All Cincinnati alleys should have such dedicated champions. But perhaps, with Spring in Our Steps, they all do.


SPRING IN OUR STEPS presents the Dead End Film Festival Friday at Coral and Drum alleys in Over-the-Rhine. More info: springinoursteps.com.
PHOTO: HAILEY BOLLINGER

Ten Interesting Alleys

Christian Huelsman, co-founder and executive director of Spring in Our Steps, finds these 10 Cincinnati alleys especially interesting.

Colby Alley (Over-the-Rhine)

An extensive granite block alley with a view of Rhinegeist (formerly a Christian Moerlein bottling plant) that runs behind structures from the former Moerlein empire and ends at the foot of the old Jackson Brewery/Metal Blast Building. From Eton Place to West McMicken Avenue.
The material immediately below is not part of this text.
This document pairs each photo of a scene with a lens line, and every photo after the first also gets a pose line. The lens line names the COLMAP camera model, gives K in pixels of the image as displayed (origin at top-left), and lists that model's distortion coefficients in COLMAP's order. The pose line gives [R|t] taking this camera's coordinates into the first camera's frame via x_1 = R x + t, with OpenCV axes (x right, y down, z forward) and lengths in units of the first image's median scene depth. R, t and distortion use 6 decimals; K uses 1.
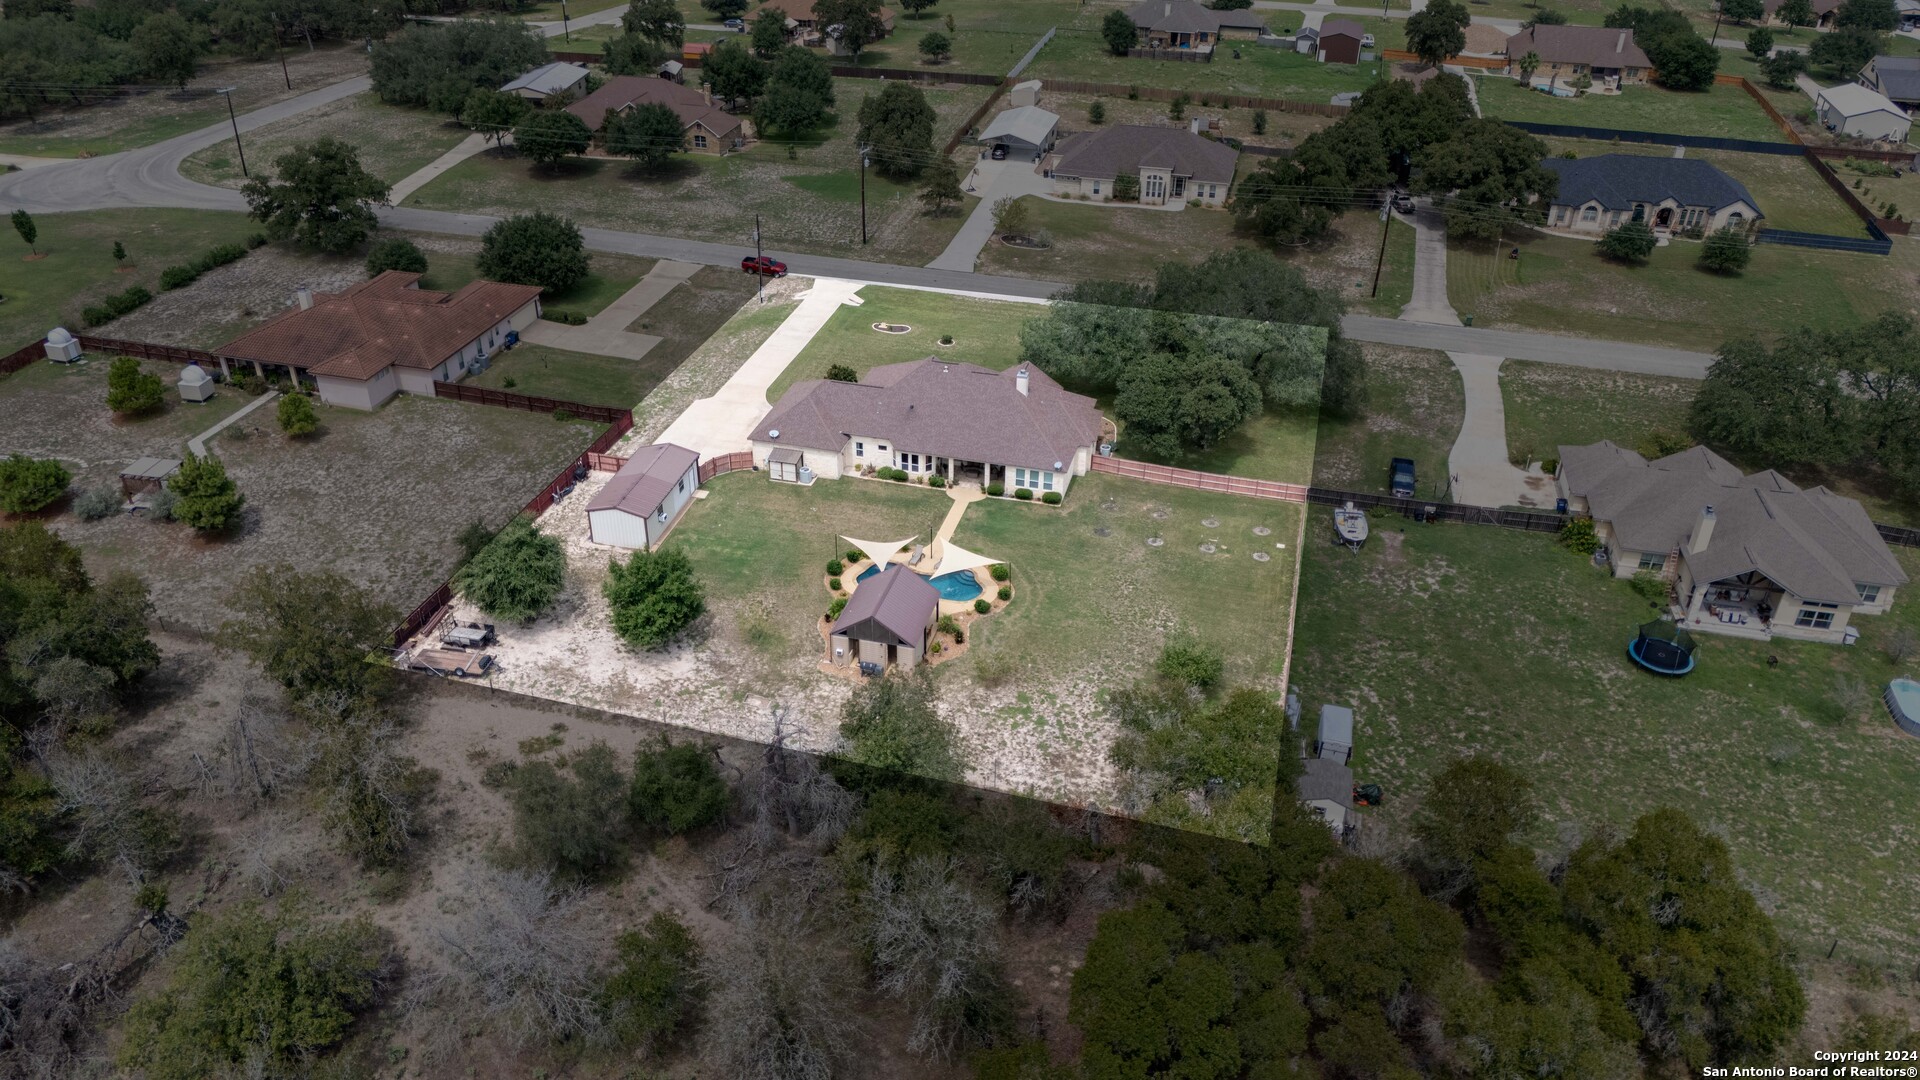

Combs Alley (Camp Washington) 

Zigzags and angles of settled brick that weave through Camp Washington’s well-loved northern half, from Valley Park and the World War I Doughboy statue to the interstate. From Bates Alley to Massachusetts Avenue.

Corn Alley (West End)

A rare exhibition of cobblestone paving terminating at the rear of the historic Lafayette-Bloom School building. From Freeman Avenue to its eastern terminus.

Fortview Alley Steps (Mount Adams)

A picturesque alley stairway featuring two beautiful homes with exclusive access via steps. From Hill Street to Fortview Place.

Goetz Alley (Over-the-Rhine)

Spanning nearly the full depth of OTR south of Liberty Street and running parallel to Main Street, it offers an intimate neighborhood experience with a window into the city’s lush hillsides. From Michael Bany Way to Liberty.

Pope Alley (Northside)

A popular walking route beginning with a piazza at the business corridor and running to the Northside Children’s Playground. From Hamilton Avenue to Fergus Street.

Schorr Alley (Clifton Heights)

The lengthiest known alley without intersecting streets, it climbs steadily from the original commercial core in Clifton Heights to today’s bustling business district near the University of Cincinnati. From Warner Street to West McMillan Street.

Sharp Alley (Over-the-Rhine)

An inclined walking route with an identity crisis, it starts as a brick alley, continues with granite paving near the former Hudepohl Brewery and flows onward as an alley stairway. From Back Street to Mulberry Street.

South Wendell Alley (Mount Auburn)

From the former estate of beer baron Christian Moerlein, it travels past the dwarfing stone retaining wall and wilderness along its length and ends at a long-closed public stairway. From Mulberry Street to St. Joe Alley.

Weaver Alley (Downtown)

A nearly three-block stretch beginning at Doerr Alley that crawls under a sky bridge at The Phoenix, passes by a mix of historic and contemporary buildings along Garfield Place and goes to Plum Street and the front steps of City Hall.